Collection entries —
◆ ◆ ◆ ◆

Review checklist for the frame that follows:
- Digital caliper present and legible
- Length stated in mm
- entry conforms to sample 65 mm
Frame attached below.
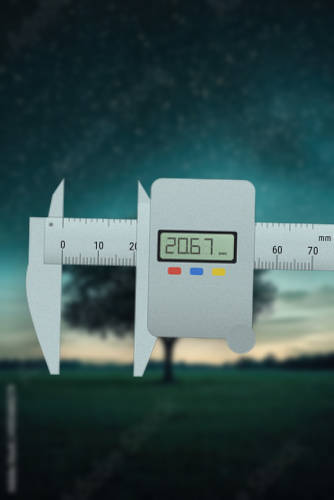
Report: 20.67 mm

◆ ◆ ◆ ◆

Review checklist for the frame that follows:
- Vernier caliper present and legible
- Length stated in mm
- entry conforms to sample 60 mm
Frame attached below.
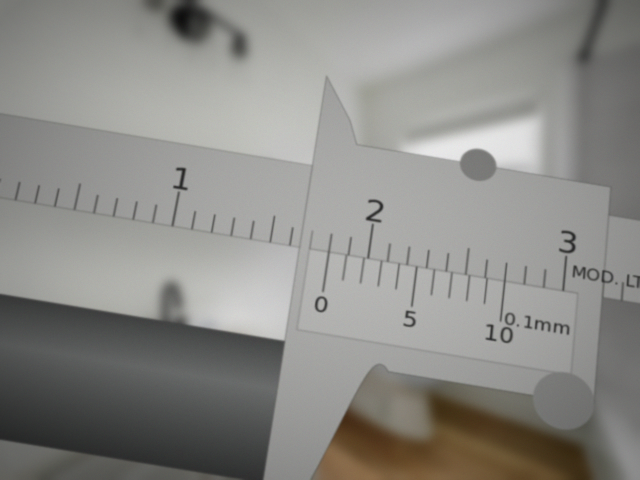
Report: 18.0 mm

◆ ◆ ◆ ◆

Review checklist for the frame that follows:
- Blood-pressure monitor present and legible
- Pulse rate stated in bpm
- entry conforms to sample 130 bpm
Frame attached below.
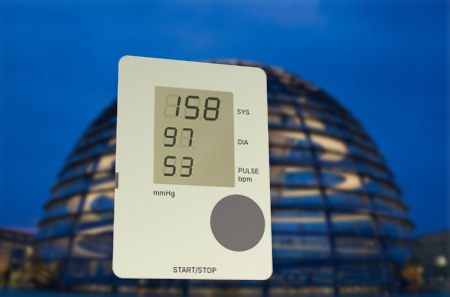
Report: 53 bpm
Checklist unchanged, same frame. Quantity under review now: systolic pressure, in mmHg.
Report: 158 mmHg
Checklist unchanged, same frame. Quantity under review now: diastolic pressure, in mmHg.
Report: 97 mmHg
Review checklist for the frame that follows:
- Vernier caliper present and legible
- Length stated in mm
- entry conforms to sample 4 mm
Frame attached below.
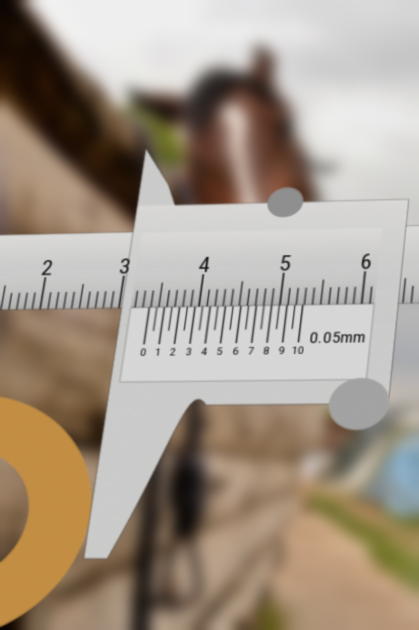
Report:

◆ ◆ ◆ ◆

Aim of the task —
Return every line above that contains the word "Quantity".

Solution for this problem —
Checklist unchanged, same frame. Quantity under review now: systolic pressure, in mmHg.
Checklist unchanged, same frame. Quantity under review now: diastolic pressure, in mmHg.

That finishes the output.